It has been this way since forever. Traits and attitudes run in families. Influential families attract followers. When a large group of people espouse something for a reasonably long period of time, it becomes the culture of a given place.

And herein, lies the responsibility. Parents, especially mothers, should tackle minds at the age when impressions are made and etched.  To eliminate gender bias and tackle the oppression of women, women themselves must participate in the process.

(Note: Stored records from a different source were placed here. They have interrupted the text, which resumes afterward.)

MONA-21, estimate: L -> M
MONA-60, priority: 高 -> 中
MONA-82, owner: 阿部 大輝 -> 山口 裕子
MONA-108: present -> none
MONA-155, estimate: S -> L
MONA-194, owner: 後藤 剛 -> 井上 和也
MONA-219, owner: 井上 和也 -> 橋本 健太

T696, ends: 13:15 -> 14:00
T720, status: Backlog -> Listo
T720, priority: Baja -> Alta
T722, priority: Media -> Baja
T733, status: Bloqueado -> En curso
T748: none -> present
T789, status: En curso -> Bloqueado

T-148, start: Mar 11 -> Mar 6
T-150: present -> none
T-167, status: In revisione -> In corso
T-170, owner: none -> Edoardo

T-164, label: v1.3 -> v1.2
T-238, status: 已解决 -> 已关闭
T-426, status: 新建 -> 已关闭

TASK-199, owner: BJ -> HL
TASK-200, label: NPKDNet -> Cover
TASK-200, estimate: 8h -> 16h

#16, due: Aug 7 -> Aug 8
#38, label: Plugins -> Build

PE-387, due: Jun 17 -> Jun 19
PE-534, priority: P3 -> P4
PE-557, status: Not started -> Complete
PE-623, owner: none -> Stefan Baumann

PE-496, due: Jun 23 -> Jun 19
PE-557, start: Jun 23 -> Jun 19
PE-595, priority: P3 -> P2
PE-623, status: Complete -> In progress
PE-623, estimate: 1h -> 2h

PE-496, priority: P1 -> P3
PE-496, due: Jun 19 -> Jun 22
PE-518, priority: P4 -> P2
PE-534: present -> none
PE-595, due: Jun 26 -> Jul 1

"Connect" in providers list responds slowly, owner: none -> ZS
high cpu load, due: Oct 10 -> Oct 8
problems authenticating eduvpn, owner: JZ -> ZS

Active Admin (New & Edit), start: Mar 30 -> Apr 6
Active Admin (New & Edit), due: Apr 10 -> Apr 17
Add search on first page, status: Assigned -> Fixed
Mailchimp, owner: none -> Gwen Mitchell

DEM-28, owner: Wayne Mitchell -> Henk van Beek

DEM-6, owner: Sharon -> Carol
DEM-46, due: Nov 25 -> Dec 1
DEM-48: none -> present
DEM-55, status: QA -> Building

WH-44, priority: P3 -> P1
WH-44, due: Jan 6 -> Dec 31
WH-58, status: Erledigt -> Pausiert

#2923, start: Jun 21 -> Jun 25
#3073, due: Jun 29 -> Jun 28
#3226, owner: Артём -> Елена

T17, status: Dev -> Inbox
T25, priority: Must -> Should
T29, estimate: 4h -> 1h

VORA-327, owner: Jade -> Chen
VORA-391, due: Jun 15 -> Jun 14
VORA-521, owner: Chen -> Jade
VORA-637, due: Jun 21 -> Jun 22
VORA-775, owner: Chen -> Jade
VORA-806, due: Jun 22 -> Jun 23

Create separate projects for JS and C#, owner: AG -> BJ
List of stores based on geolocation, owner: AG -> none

So please, if you are raising a little boy, don’t make him a sexist, disrespectful, misogynist. Those are harsh labels, I acknowledge, but I know so many people who deserve much worse. If you don’t know where to start, try this:

  • Do not treat your sons and daughters differently when offering privileges, showing appreciation or handing out punishment. Be as fair as possible.
  • Let your boys handle simple tasks independently. Show them how, remind them when they don’t, but don’t be their personal assistant.
  • Ask them to help you sometimes (like setting the dinner table, loading the washing machine) if only to teach them that no job is beneath them.
  • Let them celebrate you by saying “thank you” and “love you” when you do something for them, even if it’s something as simple as making them French fries.
  • Don’t be a doormat. If they are being ungrateful or insulting, rebuke them, take away privileges, and make sure they understand why. Do not sulk – it’s immature and doesn’t work with children.
  • Build up their conscience:
    • When dealing with younger kids, keep it simple. Don’t lie, cheat or act spiteful yourself, and hopefully they won’t do it either.
    • Teach older kids the value of hard-work, integrity and sportsmanship.
    • Above all, teach them respect for those not as strong, advantaged, clever, attractive, wealthy or polished as they are. Show them that real strength lies in protecting and not oppressing the weak.
  • Teach your children to interact with other girls respectfully.
    • No name-calling and “I-am-smarter-than-thou” attitudes, please.
    • It’s a no-brainer, but don’t let them beat up their sisters – of course, discourage vice versa too.
  • Let the father lead by example – a good example, that is. If your spouse displays unacceptable behaviour (verbal or physical abuse, for example) don’t make excuses for him! Instead make it clear to your children that while dad does it, they must not consider repeating it – use reason, guilt, sympathy, love, fear of God, fear of you, or whatever it takes. Break the cycle before it becomes intergenerational. When doing this, make sure that the object of criticism is the behaviour and not the person.

Finally, as always, now, is an excellent time to start fixing up things. So ladies, do it out of respect for yourselves. Gentlemen, please don’t dehumanize the women in your life!